Seneler öncesindeki iyi performansına bakarak oyuncu almak yalnızca bu sezon yapılan bir iş değil. Geçmişe bakınca Barış Memiş, Bülent Bölükbaşı, Emre Toraman ve daha nice isimler görebilirsiniz. Yani demem o ki sorun oyuncuların kalitesi ile alakalı değil, en verimsiz olduğu dönemlerde takıma dahil edilmesi ile alakalı.
Kadro derinliği oluşturması açısından takıma dahil edilen Uğur, Gökhan Meral ve Alpay'dan bahsetmiyorum bile. Bu isimlerin Spor Toto 1. Lig'de mücadele edebilecek seviyede olmadığını düşünüyorum.
7 yabancı ile sezona başlamak da bir başka hataydı. Dışarıda kalan iki yabancının sürekli değişmesi, bunun beraberinde ilk on birde bir istikrar yakalayamamak, oyunculardan alınabilecek verimi de epey düşürdü.
Kadro bu şekilde kurulunca, alternatifler yetersiz kalınca, önceki sezondan kalan oyuncular eskisi kadar iştahlı görünmeyince ve buna ek olarak bir de teknik direktör seçimlerinde facialara şahit olunca, sezonu iyi bir noktada bitirebilmek umutsuzlukta umut aramaktı. Sezon öncesi takımla çalışan, sezon başlamadan geri gönderilen adı sanı duyulmamış Azerbaycanlı bir antrenör, sonrasında, yine muhtemelen 6-7 yıl önceki hocalığına aldanılarak tercih edilen Kemal Kılıç ile, tıpkı önceki sezonda olduğu gibi, yine berbat bir yaz kamp dönemi geçirildi. Renan ve Magaye'nin bir 2016'daki bir de şimdiki kilolarına bakınca takımın ne kadar kötü antrene edildiği daha net bir şekilde ortaya çıkıyor.

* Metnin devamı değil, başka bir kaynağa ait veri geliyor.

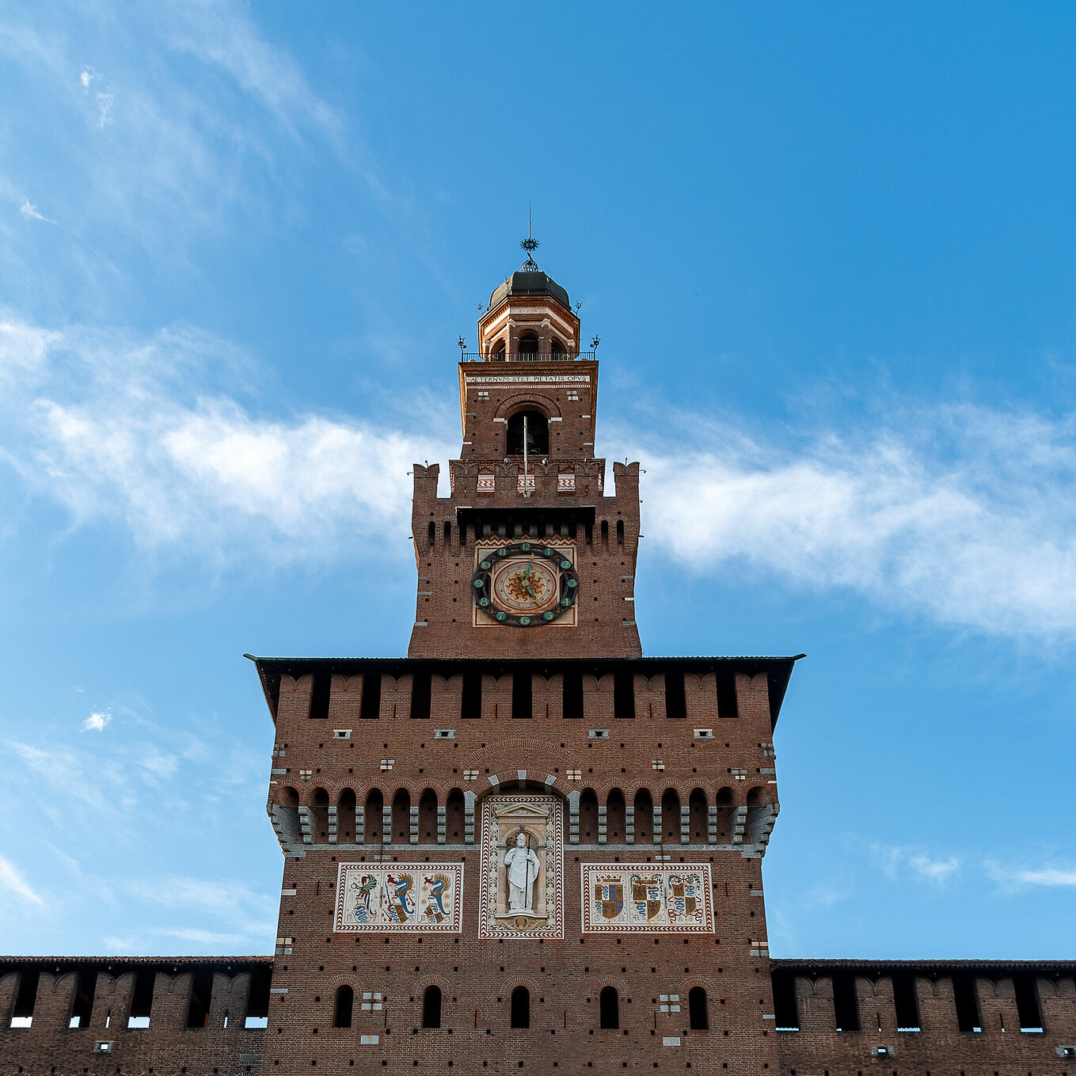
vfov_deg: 44.1
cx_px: 506
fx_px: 1266
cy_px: 844
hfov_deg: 46.0
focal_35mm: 36
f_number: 11
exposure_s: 1/90
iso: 100
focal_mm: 24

Son olarak taraftar konusu. Bu sezon Adanaspor'un iç saha maçlarında çıt çıkmadı adeta. Bütün köprüleri atan yönetim yeniden taraftarının itici gücünü kazanmak için şu ana kadar bir çaba sarf etmedi. Bu da Adanaspor camiasını şu ana kadar epey gerdi. Bu kaos daha ne kadar büyüyebilir bilinmez. Ancak taraftarsız bir Adanaspor'un düşünülemeyeceği ve bu konunun ciddiye alınması gerektiği aşikar.